___ Extracted data ___

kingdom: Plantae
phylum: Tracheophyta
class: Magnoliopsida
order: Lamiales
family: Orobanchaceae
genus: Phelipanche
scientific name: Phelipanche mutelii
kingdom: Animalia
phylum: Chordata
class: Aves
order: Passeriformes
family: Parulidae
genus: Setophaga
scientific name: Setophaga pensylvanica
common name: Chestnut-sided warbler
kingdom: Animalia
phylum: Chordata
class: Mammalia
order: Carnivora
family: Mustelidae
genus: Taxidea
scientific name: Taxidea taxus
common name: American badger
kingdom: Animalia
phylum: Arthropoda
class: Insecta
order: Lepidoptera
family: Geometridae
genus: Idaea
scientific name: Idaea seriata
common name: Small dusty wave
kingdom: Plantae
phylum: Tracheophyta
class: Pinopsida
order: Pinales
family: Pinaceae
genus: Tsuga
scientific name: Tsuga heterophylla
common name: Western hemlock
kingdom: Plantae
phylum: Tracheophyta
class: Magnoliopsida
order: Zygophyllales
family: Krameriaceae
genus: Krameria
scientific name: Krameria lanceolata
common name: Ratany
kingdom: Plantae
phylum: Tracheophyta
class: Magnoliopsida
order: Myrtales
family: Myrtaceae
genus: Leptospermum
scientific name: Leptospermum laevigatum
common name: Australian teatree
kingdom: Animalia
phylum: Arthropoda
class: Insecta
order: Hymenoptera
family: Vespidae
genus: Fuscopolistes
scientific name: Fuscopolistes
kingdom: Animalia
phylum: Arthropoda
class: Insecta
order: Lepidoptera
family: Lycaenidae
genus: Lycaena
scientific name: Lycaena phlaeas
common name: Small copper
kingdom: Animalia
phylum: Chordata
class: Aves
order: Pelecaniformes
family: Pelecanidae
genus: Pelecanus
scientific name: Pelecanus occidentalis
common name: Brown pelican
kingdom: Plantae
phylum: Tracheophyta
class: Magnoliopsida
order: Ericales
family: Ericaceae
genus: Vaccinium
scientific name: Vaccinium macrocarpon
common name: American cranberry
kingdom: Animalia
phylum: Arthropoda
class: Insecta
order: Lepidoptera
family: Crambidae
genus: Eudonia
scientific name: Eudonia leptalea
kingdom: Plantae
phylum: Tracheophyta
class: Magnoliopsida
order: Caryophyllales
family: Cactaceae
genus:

___

» Required work
Retype the lines above exactly, starting with the line that contains "genus: Setophaga" and continuing up to and including the line that contains "genus: Leptospermum".

» Worked answer
genus: Setophaga
scientific name: Setophaga pensylvanica
common name: Chestnut-sided warbler
kingdom: Animalia
phylum: Chordata
class: Mammalia
order: Carnivora
family: Mustelidae
genus: Taxidea
scientific name: Taxidea taxus
common name: American badger
kingdom: Animalia
phylum: Arthropoda
class: Insecta
order: Lepidoptera
family: Geometridae
genus: Idaea
scientific name: Idaea seriata
common name: Small dusty wave
kingdom: Plantae
phylum: Tracheophyta
class: Pinopsida
order: Pinales
family: Pinaceae
genus: Tsuga
scientific name: Tsuga heterophylla
common name: Western hemlock
kingdom: Plantae
phylum: Tracheophyta
class: Magnoliopsida
order: Zygophyllales
family: Krameriaceae
genus: Krameria
scientific name: Krameria lanceolata
common name: Ratany
kingdom: Plantae
phylum: Tracheophyta
class: Magnoliopsida
order: Myrtales
family: Myrtaceae
genus: Leptospermum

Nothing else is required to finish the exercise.